RecallMEM stopped being that almost immediately.
After a response, the app may need to extract facts, reject unsupported memories, update a profile, embed transcript chunks, store usage data, and make sure the next conversation can actually see what the previous one learned. If that work happens in the request path, the user waits. If it happens later, the app might not remember fast enough. If it never happens, the product is lying.
Voice makes this even more annoying. A voice agent is not one API call. It is a live session with audio coming in, audio going out, memory lookups in the middle, interruptions, retries, and the constant threat of awkward silence. If a memory search takes too long, the user does not think, "ah, a background tool call is running." They think the thing broke.

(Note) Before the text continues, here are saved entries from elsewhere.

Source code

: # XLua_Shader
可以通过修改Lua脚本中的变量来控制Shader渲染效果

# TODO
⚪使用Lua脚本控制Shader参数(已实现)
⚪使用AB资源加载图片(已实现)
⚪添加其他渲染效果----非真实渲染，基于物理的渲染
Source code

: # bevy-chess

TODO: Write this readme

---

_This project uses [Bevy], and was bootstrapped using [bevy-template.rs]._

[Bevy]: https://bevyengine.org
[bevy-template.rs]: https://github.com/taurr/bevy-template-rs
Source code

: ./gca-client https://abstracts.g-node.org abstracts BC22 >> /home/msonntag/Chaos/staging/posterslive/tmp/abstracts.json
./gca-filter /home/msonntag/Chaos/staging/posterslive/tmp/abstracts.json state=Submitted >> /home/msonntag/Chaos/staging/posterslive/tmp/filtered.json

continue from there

That is the difference between a demo and a product.
The pricing model has to survive the product.
Surprise Is The Bad UX
Most developers do not compare cloud platforms by list price. They compare them by surprise.
Heroku surprise is: why did this become so expensive?
Vercel surprise is: why are there all these little metered things on this bill?
Traditional VPS surprise is: wait, I own all of this now?
Fly's surprise is different: okay, I guess I need to understand machines, memory, regions, volumes, and usage.
That last one is real. Explicit primitives are not free. If a platform gives you machines, it is asking you to think about machines. Sometimes you do not want that. Sometimes you just want to ship the thing and go be happy for once.
But this is the part I like about Fly's model: the complexity is visible early. You can build a mental model before the bill shows up.
You can look at the machine size. You can look at the memory. You can look at the volume. You can understand what stays running, what sleeps, where the database is, and what happens when the app sits there doing almost nothing.
That does not automatically make it cheaper.
It makes it legible.
Platform Constraints Become Product Constraints
This is the part that matters more than the price screenshot.
Platform constraints eventually become product constraints.
If background work is awkward, your product quietly avoids background work. If sockets are fragile or expensive, your voice feature gets worse. If persistent storage feels bolted on, you avoid features that need files. If the bill is impossible to predict, you design from fear instead of user experience.
I felt this when thinking about hosted RecallMEM. Localhost was hiding everything. My machine already had Postgres, pgvector, Ollama, model files, environment variables, and months of accidental setup. The app felt simple because my computer was doing a lot of unpaid emotional labor.
Then hosted mode asked the rude questions.
Where does Postgres live? How do migrations run? What happens to Ollama? What happens to PDFs? What happens when a voice session needs memory? What happens when the app cold starts and the user is already in the middle of a chat?
That is not just deployment. That is product design with an invoice attached.
Annoying, but useful.
The Bill Should Be Boring
The hard part with infrastructure pricing is not finding the cheapest possible screenshot. The hard part is knowing what you are actually paying for before the app becomes real.
If active CPU pricing fits the workload, use it. If machines fit the workload, use them. If a managed platform saves enough engineering time to justify the price, that can be the right answer too.
The bad outcome is not paying money. Apps cost money. The bad outcome is not knowing which behavior caused the bill. That is when pricing becomes bad UX. The platform had a secret, and the invoice was the reveal.
I do not think developers need every platform to be the cheapest. They need the tradeoffs to be understandable. Tell me what is metered. Tell me what stays warm. Tell me what sleeps. Tell me what happens to memory and files. Tell me what happens when my agent sits there for twenty minutes doing almost no CPU work and then suddenly does something expensive.
That is the kind of pricing I trust. Not because it always gives me the lowest number, but because when the bill shows up, I want it to feel boring.